I find the interface nicely graphic, but slow and cumbersome, and if somebody used the phrase a year or 2 ago, it really wouldn't be much help (correct me, google, if you can). But it did the job, and nicely shows the value of such a feature if we just improve on it a bit, and integrate it into regular google.

It also suggests another class of improvements we could use in our search engines: something approaching search by meaning. Computers can't really "understand" meaning, but they are getting better and better with translation, which indicates quite a bit of adaptation to the structure of language, and so, suppose I could have posed a search like this:

"{boot heel}* on the neck ..." where {...}* means "What's in the bracket or something roughly equivalent".
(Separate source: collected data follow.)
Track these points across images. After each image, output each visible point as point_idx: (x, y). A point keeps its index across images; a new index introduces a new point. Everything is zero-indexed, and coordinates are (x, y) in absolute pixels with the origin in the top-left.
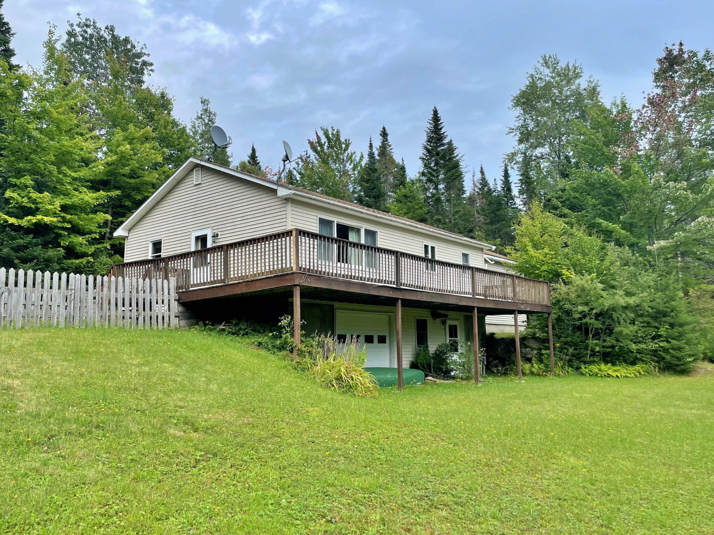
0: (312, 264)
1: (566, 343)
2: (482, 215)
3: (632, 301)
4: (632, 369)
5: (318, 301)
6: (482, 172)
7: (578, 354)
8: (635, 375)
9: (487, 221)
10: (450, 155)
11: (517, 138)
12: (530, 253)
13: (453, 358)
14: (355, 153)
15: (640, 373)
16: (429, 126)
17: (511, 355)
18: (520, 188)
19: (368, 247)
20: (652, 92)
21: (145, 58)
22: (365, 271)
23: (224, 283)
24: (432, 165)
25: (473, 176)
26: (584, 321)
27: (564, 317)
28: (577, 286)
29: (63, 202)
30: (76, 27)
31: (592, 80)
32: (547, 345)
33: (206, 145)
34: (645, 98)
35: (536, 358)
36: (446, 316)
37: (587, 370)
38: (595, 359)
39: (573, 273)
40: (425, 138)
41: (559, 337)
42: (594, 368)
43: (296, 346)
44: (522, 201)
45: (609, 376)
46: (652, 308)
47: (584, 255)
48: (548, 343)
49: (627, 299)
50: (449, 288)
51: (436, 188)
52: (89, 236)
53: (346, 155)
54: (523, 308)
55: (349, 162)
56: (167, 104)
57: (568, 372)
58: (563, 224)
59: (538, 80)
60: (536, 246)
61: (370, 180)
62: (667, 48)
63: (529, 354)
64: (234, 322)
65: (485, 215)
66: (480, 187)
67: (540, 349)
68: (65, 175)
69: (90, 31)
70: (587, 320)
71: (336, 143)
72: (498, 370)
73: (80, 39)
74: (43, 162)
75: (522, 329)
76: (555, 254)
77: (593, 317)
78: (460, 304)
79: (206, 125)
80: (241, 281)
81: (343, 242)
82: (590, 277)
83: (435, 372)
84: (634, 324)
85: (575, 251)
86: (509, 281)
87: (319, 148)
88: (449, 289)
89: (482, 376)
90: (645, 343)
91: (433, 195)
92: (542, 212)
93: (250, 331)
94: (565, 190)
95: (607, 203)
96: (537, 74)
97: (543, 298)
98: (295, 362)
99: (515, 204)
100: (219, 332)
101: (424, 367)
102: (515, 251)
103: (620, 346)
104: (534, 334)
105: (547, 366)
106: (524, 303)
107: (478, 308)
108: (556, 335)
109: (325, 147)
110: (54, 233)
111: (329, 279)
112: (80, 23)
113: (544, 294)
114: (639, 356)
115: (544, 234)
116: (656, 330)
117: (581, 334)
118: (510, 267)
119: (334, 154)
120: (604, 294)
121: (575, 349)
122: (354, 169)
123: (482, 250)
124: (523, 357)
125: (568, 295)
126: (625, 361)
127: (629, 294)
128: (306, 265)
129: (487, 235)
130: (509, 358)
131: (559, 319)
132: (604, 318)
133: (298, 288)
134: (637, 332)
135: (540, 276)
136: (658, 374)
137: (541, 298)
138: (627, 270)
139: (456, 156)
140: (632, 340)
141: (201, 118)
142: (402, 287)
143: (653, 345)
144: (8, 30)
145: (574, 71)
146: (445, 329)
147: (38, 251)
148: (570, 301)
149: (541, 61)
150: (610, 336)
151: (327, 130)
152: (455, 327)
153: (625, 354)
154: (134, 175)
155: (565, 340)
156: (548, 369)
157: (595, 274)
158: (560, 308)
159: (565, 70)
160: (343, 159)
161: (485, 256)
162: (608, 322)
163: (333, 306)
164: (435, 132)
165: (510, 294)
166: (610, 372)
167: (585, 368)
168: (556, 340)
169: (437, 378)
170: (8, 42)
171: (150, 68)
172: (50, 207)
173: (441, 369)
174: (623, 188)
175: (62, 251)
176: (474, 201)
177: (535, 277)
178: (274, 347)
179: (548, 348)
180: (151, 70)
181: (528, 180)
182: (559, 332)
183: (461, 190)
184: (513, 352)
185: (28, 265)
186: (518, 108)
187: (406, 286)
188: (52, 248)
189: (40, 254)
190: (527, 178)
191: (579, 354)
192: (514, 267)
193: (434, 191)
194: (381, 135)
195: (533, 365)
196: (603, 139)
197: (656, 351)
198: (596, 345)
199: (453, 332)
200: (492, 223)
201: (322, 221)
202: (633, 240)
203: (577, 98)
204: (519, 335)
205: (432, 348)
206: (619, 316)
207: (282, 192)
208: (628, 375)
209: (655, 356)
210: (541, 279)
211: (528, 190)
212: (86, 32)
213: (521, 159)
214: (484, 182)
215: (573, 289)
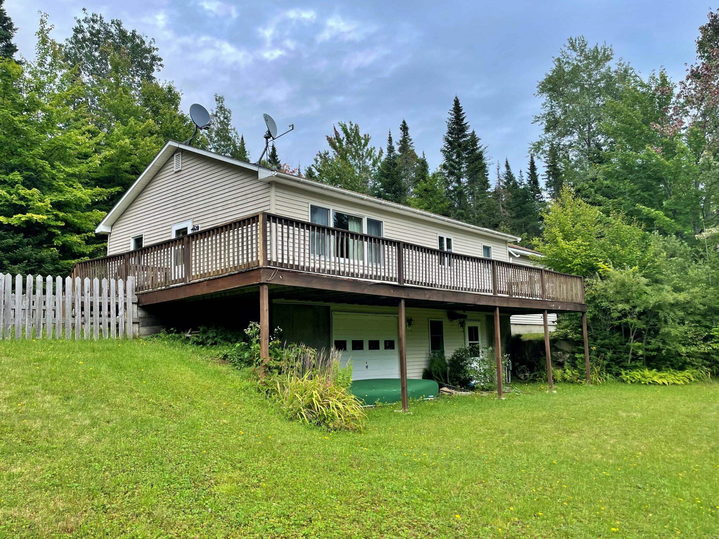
0: (285, 257)
1: (603, 346)
2: (507, 209)
3: (681, 297)
4: (680, 374)
5: (310, 303)
6: (507, 166)
7: (618, 358)
8: (684, 381)
9: (514, 215)
10: (473, 147)
11: (543, 126)
12: (560, 245)
13: (472, 366)
14: (374, 148)
15: (690, 380)
16: (450, 116)
17: (539, 360)
18: (547, 180)
19: (371, 238)
20: (696, 63)
21: (155, 53)
22: (358, 265)
23: (186, 282)
24: (454, 157)
25: (498, 169)
26: (624, 320)
27: (601, 316)
28: (617, 281)
29: (55, 199)
30: (83, 23)
31: (622, 62)
32: (581, 347)
33: (223, 143)
34: (687, 70)
35: (568, 362)
36: (465, 317)
37: (628, 377)
38: (637, 364)
39: (611, 266)
40: (446, 129)
41: (595, 339)
42: (637, 375)
43: (262, 361)
44: (550, 194)
45: (655, 383)
46: (704, 305)
47: (624, 245)
48: (583, 346)
49: (676, 295)
50: (465, 284)
51: (459, 182)
52: (85, 234)
53: (365, 150)
54: (553, 306)
55: (369, 158)
56: (174, 99)
57: (606, 379)
58: (598, 211)
59: (565, 64)
60: (566, 238)
61: (389, 174)
62: (712, 13)
63: (561, 358)
64: (201, 330)
65: (511, 209)
66: (505, 181)
67: (573, 353)
68: (59, 171)
69: (97, 26)
70: (629, 319)
71: (355, 138)
72: (525, 376)
73: (88, 35)
74: (31, 156)
75: (552, 329)
76: (589, 245)
77: (635, 316)
78: (478, 303)
79: (221, 122)
80: (201, 280)
81: (338, 232)
82: (632, 270)
83: (452, 382)
84: (684, 324)
85: (613, 242)
86: (537, 276)
87: (337, 144)
88: (465, 287)
89: (507, 384)
90: (696, 345)
91: (455, 188)
92: (573, 199)
93: (219, 340)
94: (596, 179)
95: (647, 188)
96: (564, 58)
97: (576, 294)
98: (259, 381)
99: (542, 197)
100: (183, 341)
101: (438, 376)
102: (543, 243)
103: (668, 349)
104: (566, 335)
105: (581, 372)
106: (555, 301)
107: (500, 308)
108: (591, 336)
109: (344, 143)
110: (47, 232)
111: (309, 276)
112: (86, 18)
113: (577, 291)
114: (688, 360)
115: (576, 224)
116: (708, 330)
117: (621, 335)
118: (538, 261)
119: (353, 150)
120: (648, 289)
121: (614, 353)
122: (374, 165)
123: (506, 242)
124: (554, 361)
125: (606, 291)
126: (672, 366)
127: (677, 289)
128: (277, 258)
129: (513, 229)
130: (538, 362)
131: (594, 319)
132: (647, 317)
133: (265, 287)
134: (686, 333)
135: (572, 270)
136: (711, 381)
137: (574, 296)
138: (675, 262)
139: (480, 147)
140: (680, 342)
141: (216, 116)
142: (405, 284)
143: (704, 348)
144: (10, 26)
145: (604, 53)
146: (464, 332)
147: (28, 251)
148: (607, 298)
149: (568, 45)
150: (654, 337)
151: (345, 125)
152: (476, 328)
153: (673, 357)
154: (137, 171)
155: (603, 342)
156: (583, 376)
157: (637, 267)
158: (596, 306)
159: (594, 52)
160: (363, 155)
161: (510, 250)
162: (653, 321)
163: (329, 307)
164: (457, 123)
165: (538, 290)
166: (655, 379)
167: (626, 374)
168: (591, 342)
169: (454, 389)
170: (9, 37)
171: (159, 63)
172: (40, 204)
173: (458, 379)
174: (666, 170)
175: (55, 250)
176: (499, 195)
177: (567, 272)
178: (241, 360)
179: (583, 352)
180: (161, 65)
181: (555, 172)
182: (595, 332)
183: (485, 184)
184: (542, 356)
185: (18, 266)
186: (544, 94)
187: (412, 283)
188: (45, 248)
189: (31, 255)
190: (555, 169)
191: (620, 358)
192: (542, 261)
193: (457, 185)
194: (401, 129)
195: (565, 370)
196: (642, 116)
197: (708, 354)
198: (639, 347)
199: (473, 334)
200: (518, 217)
201: (314, 209)
202: (679, 227)
203: (607, 81)
204: (548, 336)
205: (449, 354)
206: (666, 315)
207: (264, 174)
208: (677, 382)
209: (707, 360)
210: (573, 274)
211: (555, 182)
212: (93, 28)
213: (548, 149)
214: (509, 176)
215: (612, 284)
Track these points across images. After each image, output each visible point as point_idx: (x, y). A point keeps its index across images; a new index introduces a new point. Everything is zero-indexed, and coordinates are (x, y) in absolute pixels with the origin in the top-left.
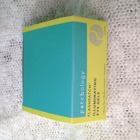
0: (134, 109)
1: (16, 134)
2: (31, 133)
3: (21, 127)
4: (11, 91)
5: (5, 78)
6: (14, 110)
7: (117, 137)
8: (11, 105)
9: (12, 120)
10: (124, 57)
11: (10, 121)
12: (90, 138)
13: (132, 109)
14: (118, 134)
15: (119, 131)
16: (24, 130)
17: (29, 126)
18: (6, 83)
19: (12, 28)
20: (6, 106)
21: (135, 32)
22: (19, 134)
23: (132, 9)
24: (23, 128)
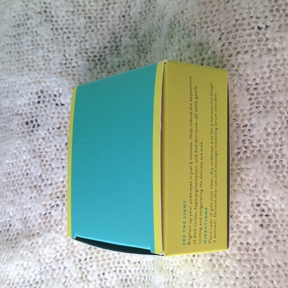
0: (271, 201)
1: (48, 268)
2: (76, 265)
3: (58, 254)
4: (38, 187)
5: (27, 162)
6: (44, 223)
7: (242, 254)
8: (39, 212)
9: (40, 241)
10: (248, 107)
11: (37, 243)
12: (192, 261)
13: (267, 201)
14: (243, 248)
15: (245, 243)
16: (63, 259)
17: (72, 252)
18: (28, 172)
19: (40, 69)
20: (29, 215)
21: (267, 64)
22: (54, 267)
23: (261, 25)
24: (61, 255)
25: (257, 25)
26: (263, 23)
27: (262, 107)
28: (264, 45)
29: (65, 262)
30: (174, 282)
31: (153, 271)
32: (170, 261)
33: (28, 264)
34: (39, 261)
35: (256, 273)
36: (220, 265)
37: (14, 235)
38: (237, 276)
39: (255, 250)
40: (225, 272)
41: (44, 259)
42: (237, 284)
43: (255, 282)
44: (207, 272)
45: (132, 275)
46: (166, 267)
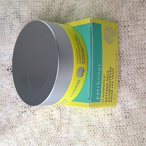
0: (130, 105)
1: (21, 143)
2: (36, 141)
3: (26, 136)
4: (15, 102)
6: (18, 120)
7: (118, 131)
8: (16, 115)
9: (17, 130)
11: (15, 131)
12: (94, 135)
13: (128, 105)
14: (118, 128)
15: (119, 126)
16: (29, 138)
17: (33, 134)
18: (9, 94)
20: (10, 117)
21: (128, 43)
22: (24, 142)
24: (28, 136)
25: (124, 25)
26: (127, 24)
27: (125, 62)
28: (127, 34)
29: (30, 140)
31: (75, 141)
32: (83, 136)
33: (11, 142)
34: (17, 140)
35: (124, 139)
36: (108, 137)
37: (2, 127)
38: (116, 141)
39: (123, 129)
40: (110, 140)
41: (19, 139)
42: (116, 145)
43: (124, 143)
44: (102, 140)
45: (64, 144)
46: (82, 139)
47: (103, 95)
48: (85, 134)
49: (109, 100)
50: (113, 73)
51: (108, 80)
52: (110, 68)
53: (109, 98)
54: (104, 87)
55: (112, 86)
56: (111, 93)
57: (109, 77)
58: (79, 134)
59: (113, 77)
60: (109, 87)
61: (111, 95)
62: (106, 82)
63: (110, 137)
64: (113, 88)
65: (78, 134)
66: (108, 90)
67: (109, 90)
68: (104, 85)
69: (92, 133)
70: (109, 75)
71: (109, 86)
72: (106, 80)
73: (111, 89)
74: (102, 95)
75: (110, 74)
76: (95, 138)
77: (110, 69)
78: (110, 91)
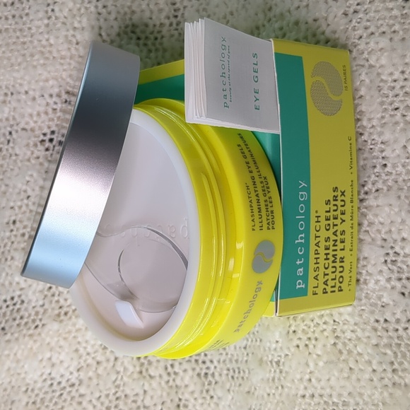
7: (379, 336)
10: (379, 116)
14: (380, 328)
15: (382, 320)
27: (399, 115)
30: (282, 378)
31: (246, 361)
32: (272, 349)
33: (58, 358)
34: (77, 351)
35: (401, 364)
36: (350, 352)
38: (375, 368)
40: (357, 361)
42: (375, 379)
43: (400, 377)
44: (331, 362)
45: (215, 367)
46: (268, 356)
47: (317, 273)
48: (277, 342)
49: (334, 287)
50: (343, 203)
51: (328, 228)
52: (334, 191)
53: (334, 281)
54: (317, 248)
55: (340, 246)
56: (338, 264)
57: (332, 218)
58: (258, 340)
59: (343, 217)
60: (332, 248)
61: (341, 272)
62: (324, 234)
63: (355, 352)
64: (343, 249)
65: (256, 341)
66: (329, 256)
67: (334, 256)
68: (317, 245)
69: (300, 339)
70: (332, 211)
71: (334, 245)
72: (323, 229)
73: (340, 254)
74: (312, 274)
75: (335, 208)
76: (310, 353)
77: (336, 194)
78: (336, 258)
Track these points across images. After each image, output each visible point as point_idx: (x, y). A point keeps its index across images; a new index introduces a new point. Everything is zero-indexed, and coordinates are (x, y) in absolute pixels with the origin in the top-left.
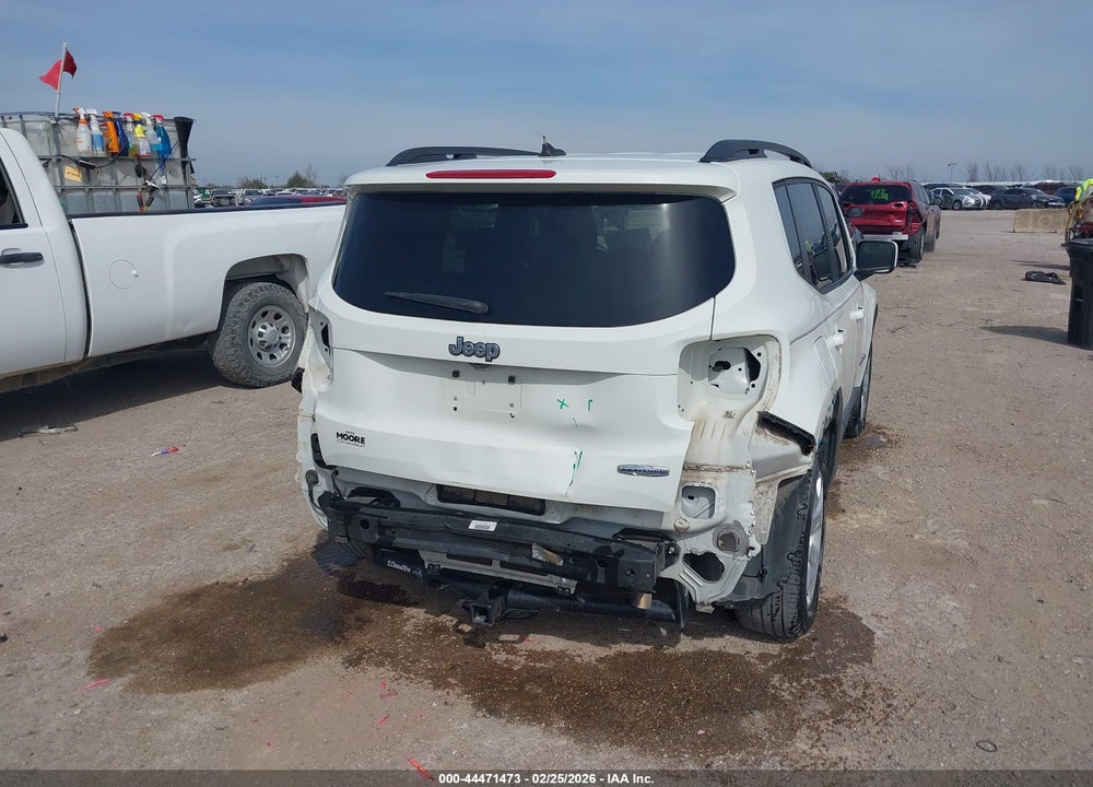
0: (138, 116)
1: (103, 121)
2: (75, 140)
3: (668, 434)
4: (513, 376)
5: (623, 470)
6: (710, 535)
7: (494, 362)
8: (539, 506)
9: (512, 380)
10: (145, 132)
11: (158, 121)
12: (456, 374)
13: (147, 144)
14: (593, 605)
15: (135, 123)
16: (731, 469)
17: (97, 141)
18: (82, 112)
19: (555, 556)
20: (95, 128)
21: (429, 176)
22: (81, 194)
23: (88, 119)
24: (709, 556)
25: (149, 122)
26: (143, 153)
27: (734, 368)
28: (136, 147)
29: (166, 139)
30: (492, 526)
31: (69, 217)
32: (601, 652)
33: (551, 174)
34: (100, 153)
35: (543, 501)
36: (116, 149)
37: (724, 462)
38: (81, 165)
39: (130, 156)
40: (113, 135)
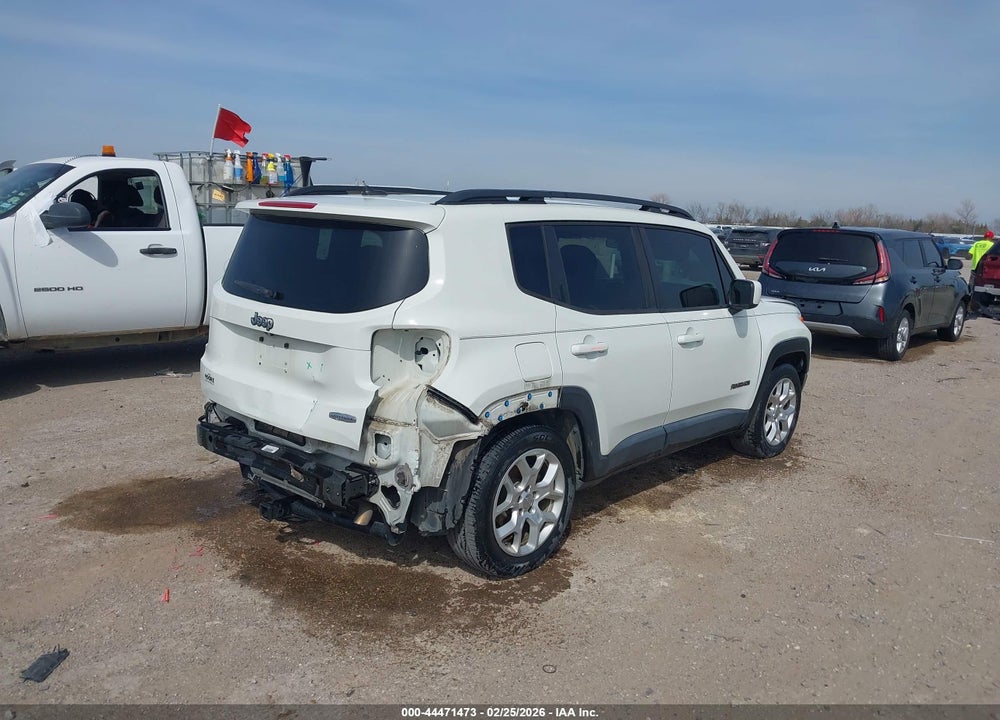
0: (271, 156)
1: (244, 159)
2: (222, 171)
3: (359, 392)
4: (288, 343)
5: (334, 416)
6: (393, 473)
7: (271, 331)
8: (302, 440)
9: (287, 346)
10: (275, 167)
11: (287, 160)
12: (262, 339)
13: (275, 176)
14: (340, 520)
15: (269, 160)
16: (406, 424)
17: (238, 173)
18: (229, 152)
19: (300, 475)
20: (238, 164)
21: (260, 204)
22: (224, 209)
23: (233, 157)
24: (393, 488)
25: (279, 160)
26: (271, 182)
27: (430, 353)
28: (267, 178)
29: (290, 172)
30: (274, 449)
31: (201, 226)
32: (357, 560)
33: (311, 206)
34: (238, 181)
35: (304, 437)
36: (251, 179)
37: (401, 419)
38: (224, 189)
39: (262, 183)
40: (250, 168)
One problem is, if you have a million exact matches, and a smaller number of modified matches, how to give the user some handle on the variation(s). Typical "search by relevance" arguments would probably see the exact match as way better than the inexact match, so that it would be way, way down on the list. I'd suggest something like, as either an alternative or addition to the current type of google listing, something like:

"boot heel on the throat" 11,707 hits [date range: 5/21-5/23]
"boot heel on the neck..." 1,305 hits [date range: 5/21-5/23] (I'm making the numbers up)
"boot on the neck" 7,222 hits [date range 5/2-5/23]

and then you would click on a variant to see all the specific examples in the format normally used by google, or another search engine.

There is much more to be said about search engines, and vastly much more that I don't know, I'm sure.

The thing about the internet is "The truth is out there", but often, like the dynosaur bone in the rock, it can be quite a job to pry it out of there.